* Exercise:
Each line of the data that includes "morpion" must be copied.

------ Records provided

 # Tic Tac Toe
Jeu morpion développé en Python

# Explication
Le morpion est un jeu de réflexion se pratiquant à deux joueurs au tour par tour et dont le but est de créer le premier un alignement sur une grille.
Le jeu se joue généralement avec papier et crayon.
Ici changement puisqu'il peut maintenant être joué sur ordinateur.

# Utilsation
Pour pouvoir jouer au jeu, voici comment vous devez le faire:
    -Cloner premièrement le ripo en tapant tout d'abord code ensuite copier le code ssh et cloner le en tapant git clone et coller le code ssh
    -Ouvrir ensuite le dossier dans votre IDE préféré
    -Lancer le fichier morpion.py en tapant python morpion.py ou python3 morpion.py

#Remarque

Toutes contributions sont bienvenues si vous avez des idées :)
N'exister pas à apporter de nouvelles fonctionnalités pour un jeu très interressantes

------------
------ Records provided

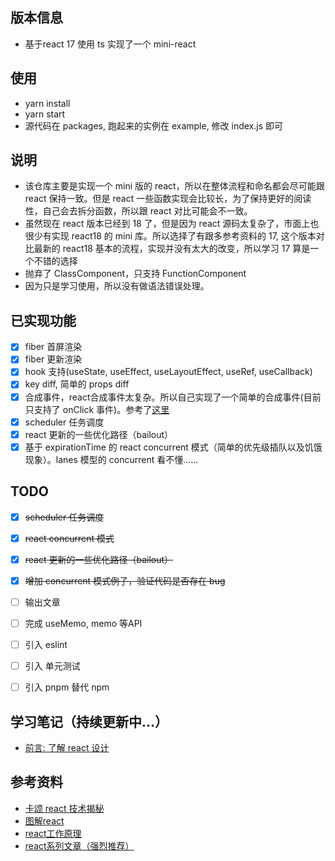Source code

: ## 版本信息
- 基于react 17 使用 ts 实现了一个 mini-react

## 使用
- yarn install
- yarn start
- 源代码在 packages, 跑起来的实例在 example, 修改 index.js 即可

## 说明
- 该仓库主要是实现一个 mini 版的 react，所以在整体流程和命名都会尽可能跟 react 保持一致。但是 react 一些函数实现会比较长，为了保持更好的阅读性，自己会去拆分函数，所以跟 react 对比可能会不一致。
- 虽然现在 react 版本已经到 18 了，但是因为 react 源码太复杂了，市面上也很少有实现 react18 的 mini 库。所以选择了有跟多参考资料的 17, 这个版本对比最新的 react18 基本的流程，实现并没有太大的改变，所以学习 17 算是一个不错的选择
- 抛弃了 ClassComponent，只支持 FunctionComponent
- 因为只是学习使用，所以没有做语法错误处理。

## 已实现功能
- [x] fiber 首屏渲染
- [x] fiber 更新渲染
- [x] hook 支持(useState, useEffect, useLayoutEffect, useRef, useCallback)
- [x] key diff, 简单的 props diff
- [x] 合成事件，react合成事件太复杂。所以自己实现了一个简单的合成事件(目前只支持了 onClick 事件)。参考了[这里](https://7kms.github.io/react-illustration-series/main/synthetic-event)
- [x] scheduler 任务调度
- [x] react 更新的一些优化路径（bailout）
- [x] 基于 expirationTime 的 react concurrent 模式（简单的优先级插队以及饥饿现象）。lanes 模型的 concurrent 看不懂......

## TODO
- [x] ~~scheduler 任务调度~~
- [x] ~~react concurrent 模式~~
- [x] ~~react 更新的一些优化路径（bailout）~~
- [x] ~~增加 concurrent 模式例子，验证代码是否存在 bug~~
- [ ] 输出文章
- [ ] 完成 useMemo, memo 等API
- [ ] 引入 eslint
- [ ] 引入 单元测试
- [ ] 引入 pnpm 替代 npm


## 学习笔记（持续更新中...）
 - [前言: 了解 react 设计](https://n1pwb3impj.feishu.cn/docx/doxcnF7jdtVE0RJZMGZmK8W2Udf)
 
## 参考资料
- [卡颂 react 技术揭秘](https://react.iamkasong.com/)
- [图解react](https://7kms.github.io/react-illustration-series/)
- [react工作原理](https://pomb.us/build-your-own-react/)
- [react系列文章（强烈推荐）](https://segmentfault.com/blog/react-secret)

------------
------ Records provided

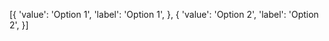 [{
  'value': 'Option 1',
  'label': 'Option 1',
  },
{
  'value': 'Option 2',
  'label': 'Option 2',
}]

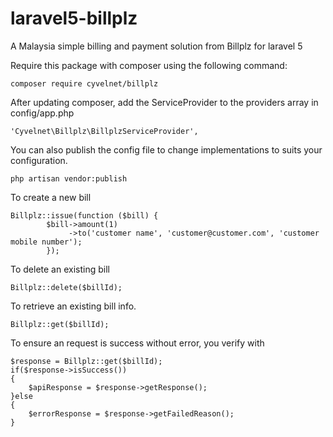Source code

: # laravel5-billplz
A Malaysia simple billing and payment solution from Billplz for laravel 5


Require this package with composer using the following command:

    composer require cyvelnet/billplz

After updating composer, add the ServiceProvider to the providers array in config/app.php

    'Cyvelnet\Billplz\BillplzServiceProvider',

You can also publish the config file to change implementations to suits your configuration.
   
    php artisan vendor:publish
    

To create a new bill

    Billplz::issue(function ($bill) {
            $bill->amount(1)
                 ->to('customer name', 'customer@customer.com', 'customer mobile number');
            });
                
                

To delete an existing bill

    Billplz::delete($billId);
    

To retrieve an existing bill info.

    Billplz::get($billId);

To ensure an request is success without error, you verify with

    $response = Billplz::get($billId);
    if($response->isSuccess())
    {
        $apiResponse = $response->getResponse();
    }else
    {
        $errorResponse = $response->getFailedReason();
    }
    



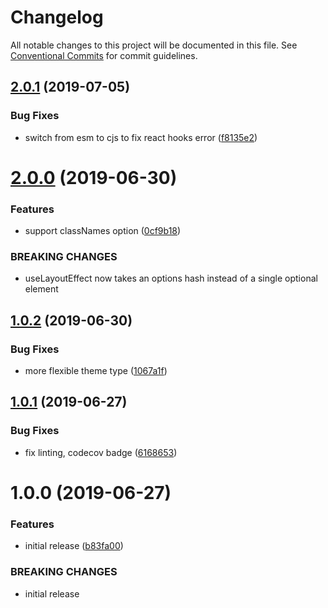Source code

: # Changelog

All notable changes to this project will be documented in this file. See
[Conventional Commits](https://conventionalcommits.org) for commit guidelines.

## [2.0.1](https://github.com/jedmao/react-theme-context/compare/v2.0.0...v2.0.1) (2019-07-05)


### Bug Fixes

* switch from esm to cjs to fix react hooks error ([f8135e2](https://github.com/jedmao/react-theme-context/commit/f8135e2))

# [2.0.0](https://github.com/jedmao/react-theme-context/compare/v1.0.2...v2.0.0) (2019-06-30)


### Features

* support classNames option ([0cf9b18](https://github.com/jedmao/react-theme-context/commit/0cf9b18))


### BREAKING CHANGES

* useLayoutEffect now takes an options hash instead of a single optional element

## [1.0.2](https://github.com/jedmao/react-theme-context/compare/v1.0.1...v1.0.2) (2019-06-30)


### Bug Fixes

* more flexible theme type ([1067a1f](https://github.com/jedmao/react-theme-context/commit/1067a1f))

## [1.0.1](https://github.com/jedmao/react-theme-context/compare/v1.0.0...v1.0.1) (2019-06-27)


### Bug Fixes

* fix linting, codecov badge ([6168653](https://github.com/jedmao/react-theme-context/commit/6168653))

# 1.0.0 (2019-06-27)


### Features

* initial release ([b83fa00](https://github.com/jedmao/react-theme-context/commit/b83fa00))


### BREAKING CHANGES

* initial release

------------

* Solution to this task:
Jeu morpion développé en Python
Le morpion est un jeu de réflexion se pratiquant à deux joueurs au tour par tour et dont le but est de créer le premier un alignement sur une grille.
    -Lancer le fichier morpion.py en tapant python morpion.py ou python3 morpion.py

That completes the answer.